EXTRACTED MATERIAL section start

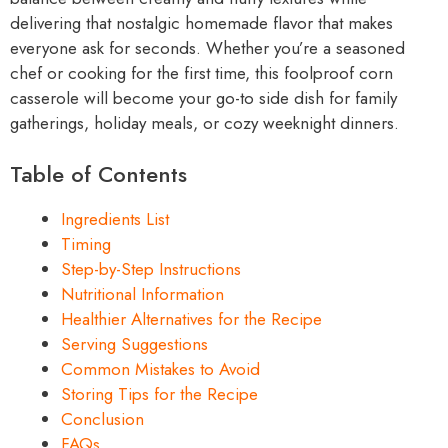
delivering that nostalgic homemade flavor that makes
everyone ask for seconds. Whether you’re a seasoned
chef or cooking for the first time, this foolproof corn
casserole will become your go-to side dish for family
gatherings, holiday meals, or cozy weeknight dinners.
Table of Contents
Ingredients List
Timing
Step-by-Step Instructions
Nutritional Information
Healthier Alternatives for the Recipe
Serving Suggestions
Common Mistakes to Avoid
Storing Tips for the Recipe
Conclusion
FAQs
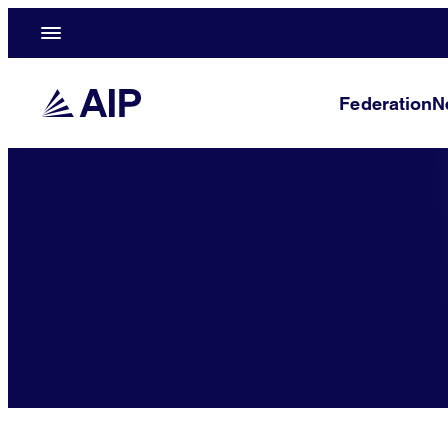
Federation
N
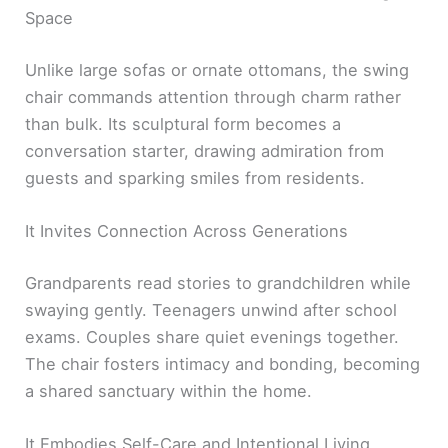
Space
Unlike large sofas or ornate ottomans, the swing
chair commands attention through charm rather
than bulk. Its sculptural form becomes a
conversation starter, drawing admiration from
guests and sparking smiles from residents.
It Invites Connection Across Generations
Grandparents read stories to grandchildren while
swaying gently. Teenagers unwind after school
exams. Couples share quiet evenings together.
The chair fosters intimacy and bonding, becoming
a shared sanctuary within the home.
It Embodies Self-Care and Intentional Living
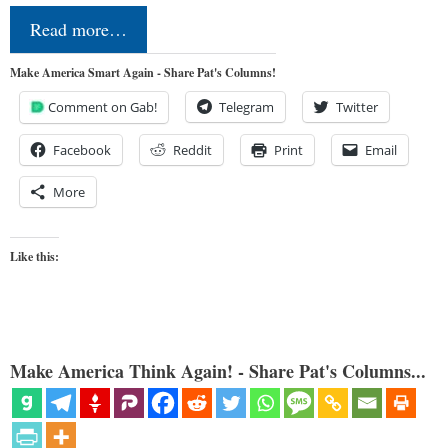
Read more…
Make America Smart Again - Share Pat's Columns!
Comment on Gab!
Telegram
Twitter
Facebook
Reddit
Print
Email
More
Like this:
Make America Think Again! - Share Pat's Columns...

EXTRACTED MATERIAL section end
EXTRACTED MATERIAL section start

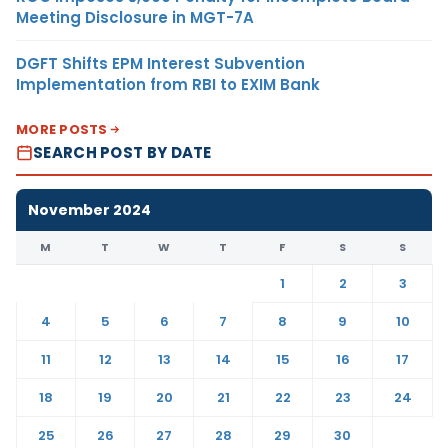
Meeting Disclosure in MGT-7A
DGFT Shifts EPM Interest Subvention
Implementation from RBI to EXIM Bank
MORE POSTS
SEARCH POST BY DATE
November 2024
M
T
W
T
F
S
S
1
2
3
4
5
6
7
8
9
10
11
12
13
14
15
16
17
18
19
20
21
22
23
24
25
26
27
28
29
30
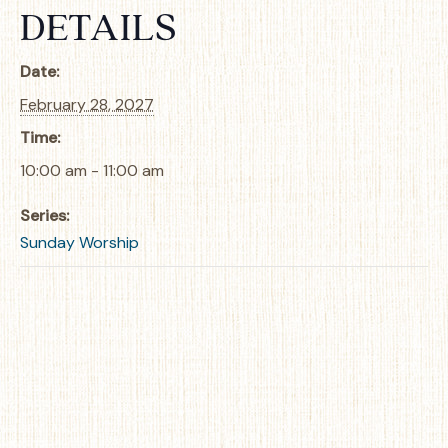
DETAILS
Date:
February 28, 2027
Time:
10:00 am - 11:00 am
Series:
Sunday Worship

EXTRACTED MATERIAL section end

■ DIRECTIONS:
With the pictures omitted, restate word for word the lines above from the line that has "chef or cooking" up to and including the line that has "Make America Think", and no other lines.

■ RESPONSE FOR THIS EXERCISE:
chef or cooking for the first time, this foolproof corn
casserole will become your go-to side dish for family
gatherings, holiday meals, or cozy weeknight dinners.
Table of Contents
Ingredients List
Timing
Step-by-Step Instructions
Nutritional Information
Healthier Alternatives for the Recipe
Serving Suggestions
Common Mistakes to Avoid
Storing Tips for the Recipe
Conclusion
FAQs
Federation
N
Space
Unlike large sofas or ornate ottomans, the swing
chair commands attention through charm rather
than bulk. Its sculptural form becomes a
conversation starter, drawing admiration from
guests and sparking smiles from residents.
It Invites Connection Across Generations
Grandparents read stories to grandchildren while
swaying gently. Teenagers unwind after school
exams. Couples share quiet evenings together.
The chair fosters intimacy and bonding, becoming
a shared sanctuary within the home.
It Embodies Self-Care and Intentional Living
Read more…
Make America Smart Again - Share Pat's Columns!
Comment on Gab!
Telegram
Twitter
Facebook
Reddit
Print
Email
More
Like this:
Make America Think Again! - Share Pat's Columns...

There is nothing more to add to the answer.